Change? This is the same old stuff, being fed to us the same old way.

Update: Wednesday, 8:45am
Don't get me wrong, I have nothing against limiting executive salaries; limit them all you want. Just don't try to convince me that doing so is any part of the solution.

Part two: everyone seems to be blaming Republicans for the resistance to this bill. I am not functionally a Republican. Democrats put as much coattail crap in this bill as Republicans did. The problem, here, is Congress and Obama's willingness to go along with them.

1 comment:

  1. Anonymous9:46 AM

    My My My... where to start? I think a reasonable executive would have approved your original request if properly documented and supported. The only reason not, if the budget truly did not allow it.

    Problems with the TARP was the banks didn't use it the way they were "supposed" to.. which means that Paulson et al were not good judges of the situation, ie thinking through the various scenarios, playing devils advocate, what is Plan B, etc.

    I have problems with this new "stimulus" bill because of the unknowns (will it work?) and the regular spending part (non-stimulus).

    Computerizing medical records will allegedly help the health care agenda by reducing manpower and overhead costs, but that's not a "stimulus" deal - that a different agenda. ANd it woudl take a lot more than what being asked for here. It would help american installation contractors and programmers, but not PC manufacturers.

    I noticed a lot of the bill included social assistance (which is probably necessary to help people & states through the effects of the recession), but this is hardly "stimulative".

    The automakers 'bailout' will in effect, simply keep them in business for a few more months, but I seriously doubt it will do anything to help them restructure. I just read last night about a tax break for car buyers. I'm notr sure how much this will help, especially since a lot of the taxes and fees are paid to the states (and local cities). They would like to see sales, of course.

    So much of this, as well as the original TARP is being thrown out there as a "solution" to a "crisis" with "emergency" action needed, etc etc. Maybe they are trying to get this to pass without close inspection and debate.

    The way this money (OUR money) is being bandied about needs serious debate. We elected these people to be caretakers of the country.

    Executive compensation is agreeably a drop in the bucket compared to the rest of it. I don't know that it is our/legislators purview to do that, is it justifiably the shareholders duty. And it's agreeably not part of the economic solution. Having said that, I think that "bonuses" given automatically is not a "bonus for performance", but part of regular compensation. And a "bonus" should be directly tied to performance - if the company tanks, why in God's name should you be getting a bonus?

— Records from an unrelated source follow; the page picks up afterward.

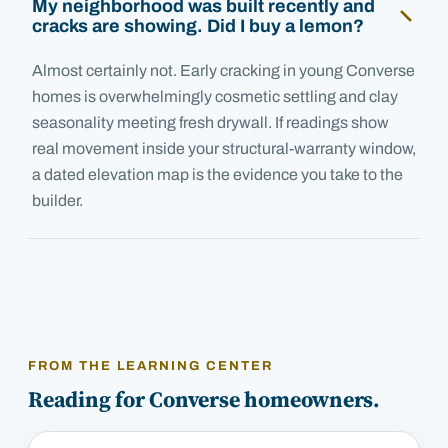
My neighborhood was built recently and
cracks are showing. Did I buy a lemon?
Almost certainly not. Early cracking in young Converse
homes is overwhelmingly cosmetic settling and clay
seasonality meeting fresh drywall. If readings show
real movement inside your structural-warranty window,
a dated elevation map is the evidence you take to the
builder.
FROM THE LEARNING CENTER
Reading for
Converse
homeowners.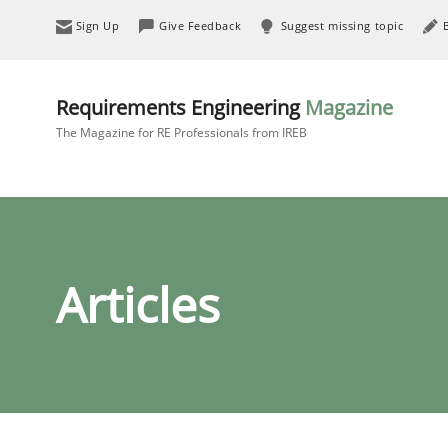
Sign Up
Give Feedback
Suggest missing topic
Requirements Engineering
Magazine
The Magazine for RE Professionals from IREB
Articles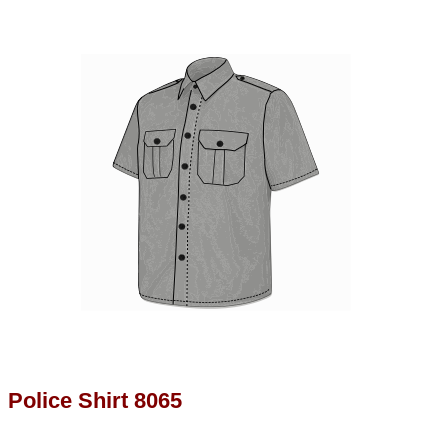
Police Shirt 8065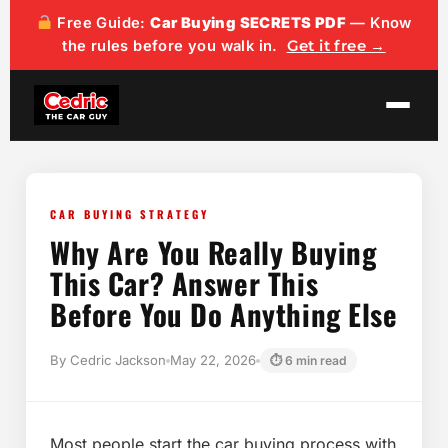
content
Free Guide:
Car Buying SECRETS PDF
— Know
the rules before you walk in.
Get it free →
CAR BUYING STRATEGY
Why Are You Really Buying
This Car? Answer This
Before You Do Anything Else
By Cedric Jackson
May 22, 2026
⏱ 6 min read
Most people start the car buying process with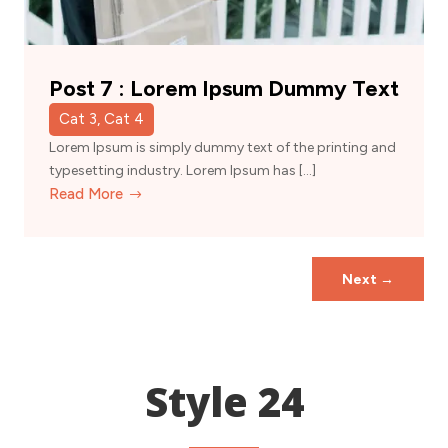
Post 7 : Lorem Ipsum Dummy Text
Cat 3, Cat 4
Lorem Ipsum is simply dummy text of the printing and
typesetting industry. Lorem Ipsum has […]
Read More
Next
→
Style 24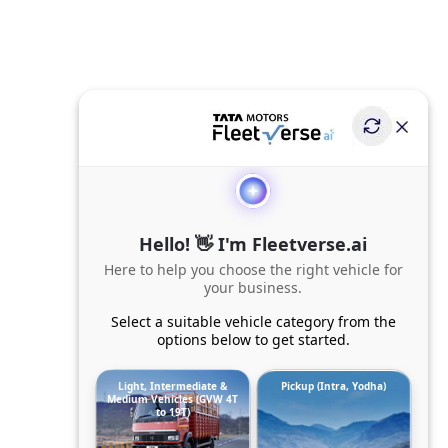
Hello! 👋 I'm Fleetverse.ai
Here to help you choose the right vehicle for
your business.
Select a suitable vehicle category from the
options below to get started.
Light, Intermediate &
Pickup (Intra, Yodha)
Medium Vehicles (GVW 4T
to 19T)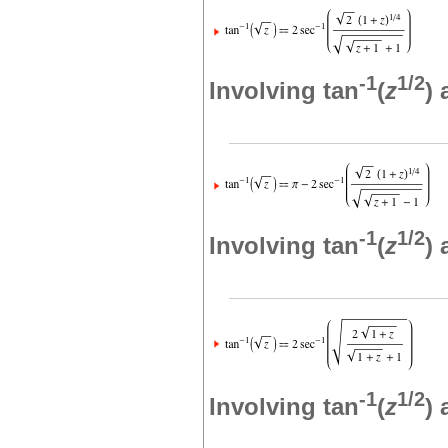
-1
1/2
Involving tan
(
z
)
-1
1/2
Involving tan
(
z
)
-1
1/2
Involving tan
(
z
)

    Oh and while we're on that subject, what about the highly paid, lavishly perked legislators? (especially the useless ones in Sacramento). Don't get me started on them.

    Yes, the politicians are grandstanding and postureing and so on ad nauseum. And it certainly looks like more of the same. Ok, I'm not holding my breath for change of that sort, and yes, you have a ways to go. Still too early to tell much of anything, and I'm certainly willing to give you that chance. Please pay attention, President Obama (and Congress). We the people can effect change too, like voting you out of office.

    As far as Dems and Rubs are concerned, a politician is a politician. They all have a hand in it, good and bad.